_RECORDS SUPPLIED:_
################

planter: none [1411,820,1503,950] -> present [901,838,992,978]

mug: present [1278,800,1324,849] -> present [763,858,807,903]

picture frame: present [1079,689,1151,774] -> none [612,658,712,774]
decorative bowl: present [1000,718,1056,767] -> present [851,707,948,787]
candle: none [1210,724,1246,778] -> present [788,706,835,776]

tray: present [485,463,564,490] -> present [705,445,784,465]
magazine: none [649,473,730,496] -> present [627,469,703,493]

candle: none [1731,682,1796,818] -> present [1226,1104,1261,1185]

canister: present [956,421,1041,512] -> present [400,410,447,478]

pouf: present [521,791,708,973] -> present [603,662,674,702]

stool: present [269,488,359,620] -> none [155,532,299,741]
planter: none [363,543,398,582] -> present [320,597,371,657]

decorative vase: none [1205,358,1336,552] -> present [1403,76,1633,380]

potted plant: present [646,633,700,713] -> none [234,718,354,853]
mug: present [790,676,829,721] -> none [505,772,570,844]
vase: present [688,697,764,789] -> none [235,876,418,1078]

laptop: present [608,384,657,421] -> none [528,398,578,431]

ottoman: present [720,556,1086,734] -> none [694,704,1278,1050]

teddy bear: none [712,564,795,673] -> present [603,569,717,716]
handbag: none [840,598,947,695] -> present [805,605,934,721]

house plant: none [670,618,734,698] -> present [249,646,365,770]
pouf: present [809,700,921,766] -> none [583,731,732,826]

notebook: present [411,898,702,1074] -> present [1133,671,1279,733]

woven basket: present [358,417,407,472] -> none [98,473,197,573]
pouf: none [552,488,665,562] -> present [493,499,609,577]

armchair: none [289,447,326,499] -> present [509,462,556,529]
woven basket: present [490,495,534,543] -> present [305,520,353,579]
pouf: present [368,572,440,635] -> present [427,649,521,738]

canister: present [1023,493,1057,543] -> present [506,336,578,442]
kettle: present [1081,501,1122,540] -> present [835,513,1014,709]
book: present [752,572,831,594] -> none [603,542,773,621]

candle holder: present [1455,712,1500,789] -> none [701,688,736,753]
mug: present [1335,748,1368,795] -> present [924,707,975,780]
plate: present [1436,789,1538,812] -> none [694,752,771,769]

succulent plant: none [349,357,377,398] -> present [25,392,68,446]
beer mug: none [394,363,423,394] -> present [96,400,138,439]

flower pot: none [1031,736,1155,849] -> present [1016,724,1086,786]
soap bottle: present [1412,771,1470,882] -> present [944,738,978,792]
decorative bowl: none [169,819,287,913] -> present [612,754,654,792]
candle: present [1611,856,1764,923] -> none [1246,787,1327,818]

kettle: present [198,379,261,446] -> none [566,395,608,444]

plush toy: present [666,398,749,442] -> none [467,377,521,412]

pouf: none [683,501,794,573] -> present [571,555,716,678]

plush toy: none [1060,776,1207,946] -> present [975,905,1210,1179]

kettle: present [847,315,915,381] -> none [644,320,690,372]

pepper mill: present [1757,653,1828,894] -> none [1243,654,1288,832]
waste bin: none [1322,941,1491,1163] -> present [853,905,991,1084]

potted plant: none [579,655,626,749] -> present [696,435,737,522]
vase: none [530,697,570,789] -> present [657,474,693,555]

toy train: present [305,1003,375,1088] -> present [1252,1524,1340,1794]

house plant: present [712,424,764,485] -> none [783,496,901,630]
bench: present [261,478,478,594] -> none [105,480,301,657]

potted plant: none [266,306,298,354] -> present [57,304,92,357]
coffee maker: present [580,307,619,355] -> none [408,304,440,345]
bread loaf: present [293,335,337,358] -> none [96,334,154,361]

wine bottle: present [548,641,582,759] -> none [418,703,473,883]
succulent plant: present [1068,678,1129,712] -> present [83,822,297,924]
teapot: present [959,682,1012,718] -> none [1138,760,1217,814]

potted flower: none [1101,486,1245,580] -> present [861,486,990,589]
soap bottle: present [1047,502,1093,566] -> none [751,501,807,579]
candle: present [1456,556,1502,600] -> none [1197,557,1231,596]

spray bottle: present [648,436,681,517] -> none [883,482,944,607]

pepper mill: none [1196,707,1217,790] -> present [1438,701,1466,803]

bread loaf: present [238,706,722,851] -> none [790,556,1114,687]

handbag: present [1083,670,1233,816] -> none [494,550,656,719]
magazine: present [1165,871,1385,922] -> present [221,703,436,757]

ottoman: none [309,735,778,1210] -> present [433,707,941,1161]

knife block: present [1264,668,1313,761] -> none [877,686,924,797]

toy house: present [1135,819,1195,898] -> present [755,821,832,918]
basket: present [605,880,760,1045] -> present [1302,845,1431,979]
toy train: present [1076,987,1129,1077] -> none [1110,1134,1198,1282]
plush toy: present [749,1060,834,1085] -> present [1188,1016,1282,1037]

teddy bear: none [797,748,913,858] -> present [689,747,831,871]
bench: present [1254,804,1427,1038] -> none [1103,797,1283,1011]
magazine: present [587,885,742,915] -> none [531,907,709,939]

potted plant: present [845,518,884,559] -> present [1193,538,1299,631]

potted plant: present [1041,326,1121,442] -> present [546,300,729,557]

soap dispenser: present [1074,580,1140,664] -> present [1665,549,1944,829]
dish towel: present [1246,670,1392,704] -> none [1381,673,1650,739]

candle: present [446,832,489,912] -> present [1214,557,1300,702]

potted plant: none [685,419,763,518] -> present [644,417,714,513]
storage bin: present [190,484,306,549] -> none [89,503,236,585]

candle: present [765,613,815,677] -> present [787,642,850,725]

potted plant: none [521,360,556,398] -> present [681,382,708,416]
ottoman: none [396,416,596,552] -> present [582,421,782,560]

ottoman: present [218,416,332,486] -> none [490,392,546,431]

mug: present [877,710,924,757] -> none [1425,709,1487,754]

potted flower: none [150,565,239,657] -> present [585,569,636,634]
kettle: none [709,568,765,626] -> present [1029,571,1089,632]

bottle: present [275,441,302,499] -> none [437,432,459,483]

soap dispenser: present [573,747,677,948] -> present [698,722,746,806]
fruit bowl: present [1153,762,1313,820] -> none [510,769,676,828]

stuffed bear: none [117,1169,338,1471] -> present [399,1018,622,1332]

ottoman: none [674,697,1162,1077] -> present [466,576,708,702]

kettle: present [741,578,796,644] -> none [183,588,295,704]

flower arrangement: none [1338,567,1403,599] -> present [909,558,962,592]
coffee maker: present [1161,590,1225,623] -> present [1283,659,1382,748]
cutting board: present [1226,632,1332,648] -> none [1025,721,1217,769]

################

_WHAT YOU WILL DO:_ Among the entries above, find every line holding "mill" and copy it.

_ANSWER BELOW:_
pepper mill: present [1757,653,1828,894] -> none [1243,654,1288,832]
pepper mill: none [1196,707,1217,790] -> present [1438,701,1466,803]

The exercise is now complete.